TEXTAUSZUG:
____________________

Kulturliste Düsseldorf: Kulturelle Teilhabe für alle

Sei dabei! Kulturliste Düsseldorf | Foto: Kulturliste Düsseldorf

Die Stadt Düsseldorf hat ein breit gefächertes Kulturangebot zu bieten, keine Frage. Allein auch in der vergleichsweise „reichen“ Landeshauptstadt leben mittlerweile viele Menschen, die sich die Eintrittspreise für Konzerte, Theater oder Ausstellungen nicht leisten können. Die Lesung von Axel Hacke im Oktober im zakk ist ein gutes Beispiel. Sie schlägt mit satten 17 Euro (Abendkasse) zu Buche. Eine Summe, mit der ein sozial Schwacher im Zweifelsfall mehrere Tage über die Runden kommen muss. Die Folge: Die besagte Schicht kann einen Großteil der kulturellen Angebote nicht nutzen und bleibt somit von einem Teil des sozialen Lebens ausgeschlossen.

Genau dem möchte die Kulturliste Düsseldorf entgegen wirken. Der gemeinnützige Verein wurde im Herbst vergangenen Jahres gegründet und ist Teil der bundesweiten Bewegung der „Kulturlogen“. Letztere fördern kulturelle Teilhabe und den sozialen Zusammenhalt in der Gesellschaft. Die Kulturliste Düsseldorf zählt derzeit bereits sieben Kultureinrichtungen zu ihren Partnern. zakk, tanzhaus nrw, Black Box, KIT, Kunsthalle, Theater Flin und das düsseldorf festival! stellen Restkarten, von denen absehbar ist, dass sie nicht verkauft werden, kostenlos zur Verfügung. Über ehrenamtliche Mitarbeiter werden diese Tickets dann an finanzschwache Interessenten vermittelt.

____________________

[Gespeicherte Einträge]
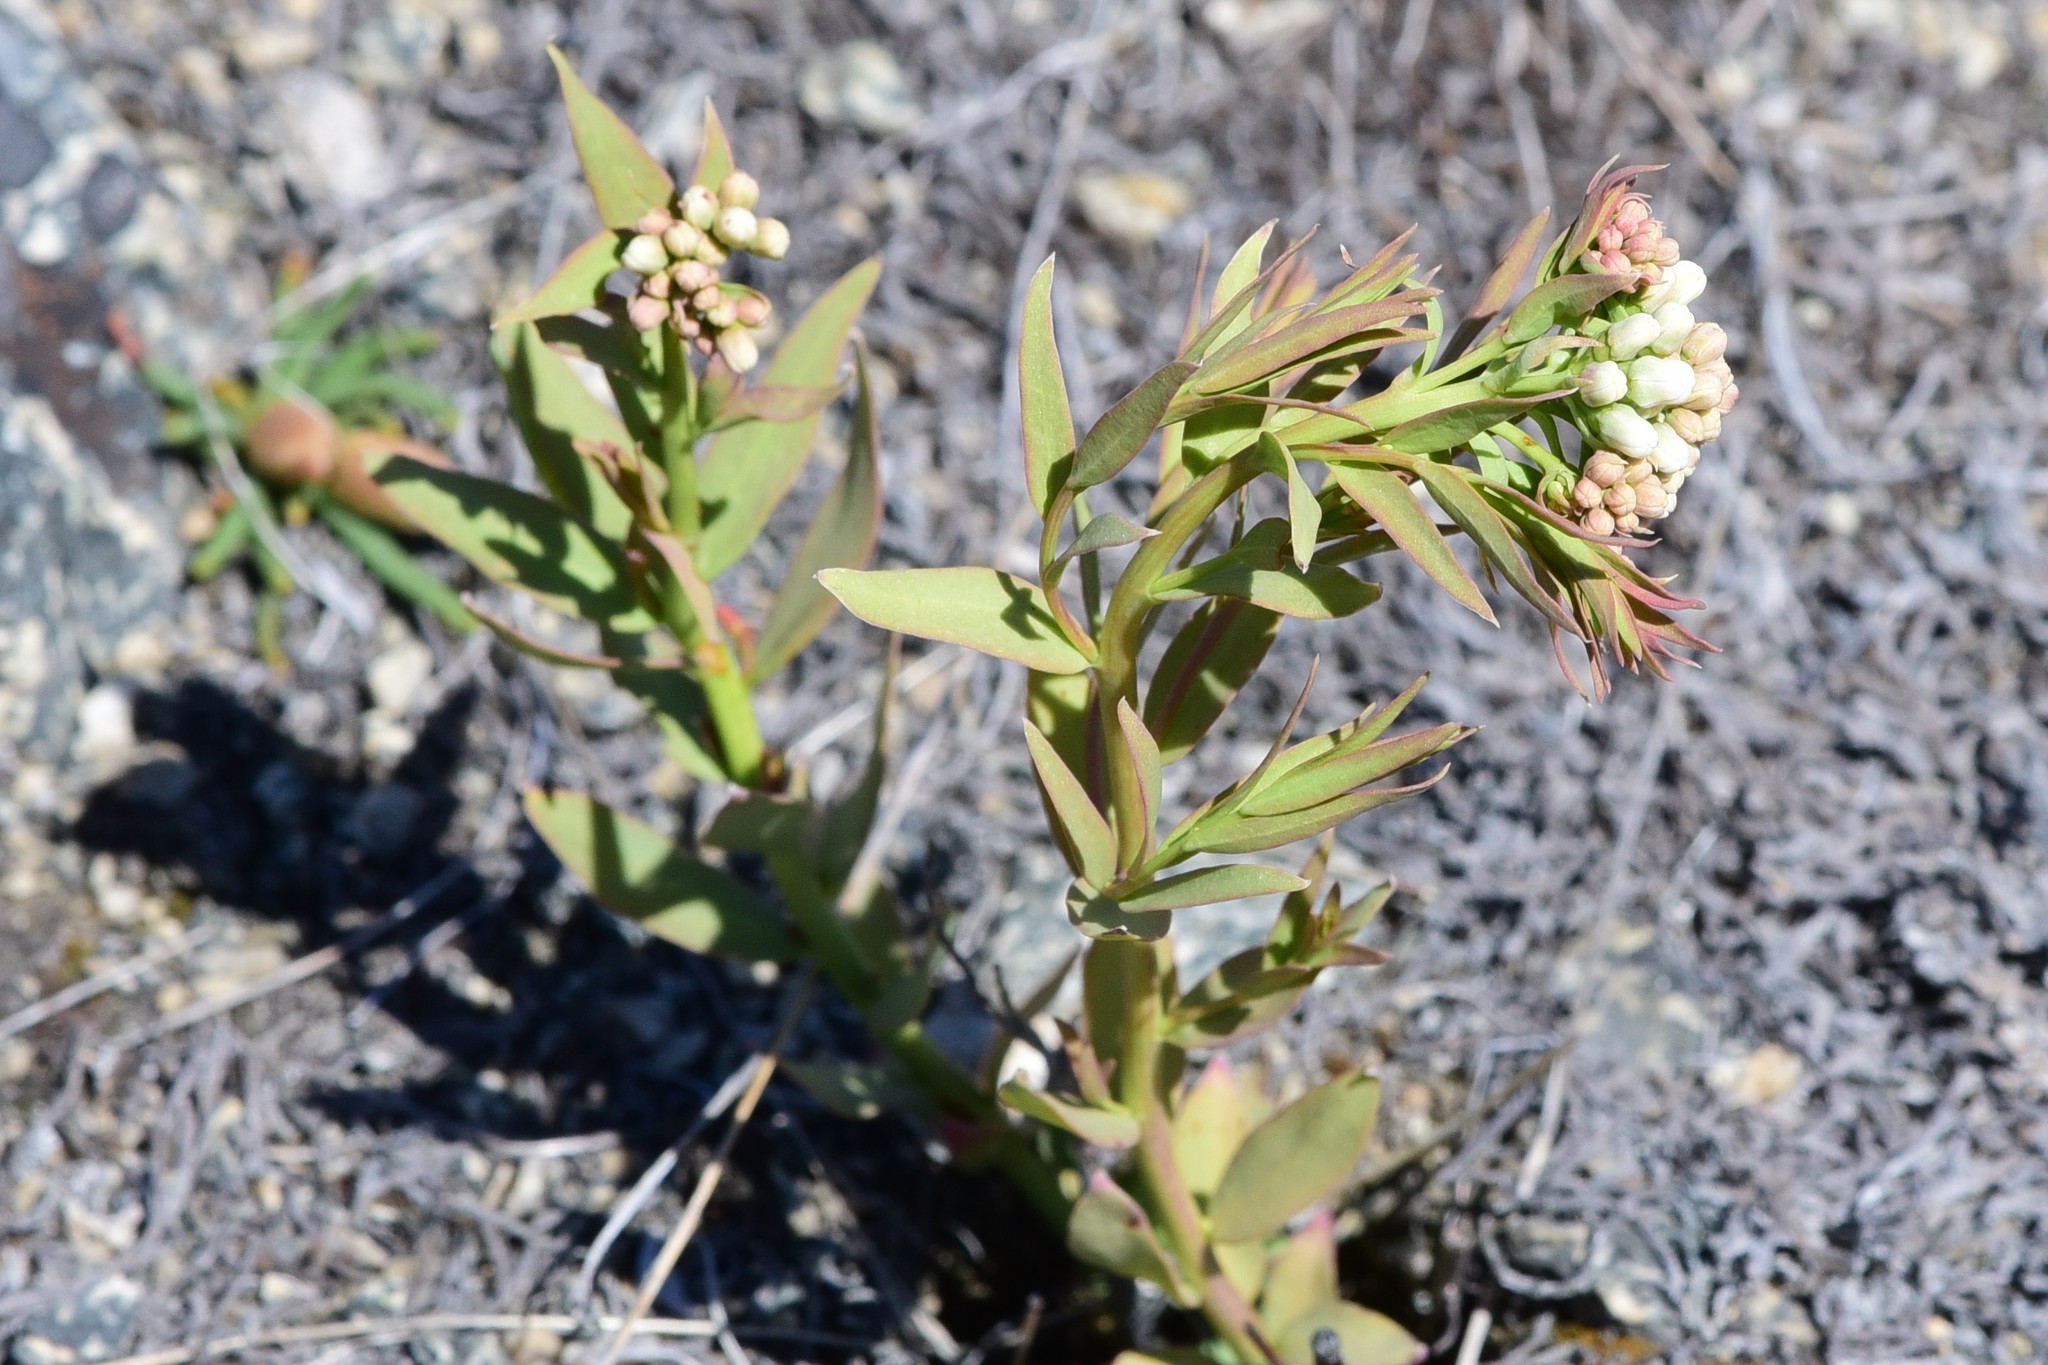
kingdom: Plantae
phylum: Tracheophyta
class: Magnoliopsida
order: Santalales
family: Comandraceae
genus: Comandra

____________________

ARBEITSAUFTRAG: Extrahiere aus dem Text über die Kulturliste Düsseldorf wörtlich den Abschnitt, der mit „Die Stadt Düsseldorf“ beginnt und mit „sozialen Lebens ausgeschlossen.“ endet.

ERGEBNIS:
Die Stadt Düsseldorf hat ein breit gefächertes Kulturangebot zu bieten, keine Frage. Allein auch in der vergleichsweise „reichen“ Landeshauptstadt leben mittlerweile viele Menschen, die sich die Eintrittspreise für Konzerte, Theater oder Ausstellungen nicht leisten können. Die Lesung von Axel Hacke im Oktober im zakk ist ein gutes Beispiel. Sie schlägt mit satten 17 Euro (Abendkasse) zu Buche. Eine Summe, mit der ein sozial Schwacher im Zweifelsfall mehrere Tage über die Runden kommen muss. Die Folge: Die besagte Schicht kann einen Großteil der kulturellen Angebote nicht nutzen und bleibt somit von einem Teil des sozialen Lebens ausgeschlossen.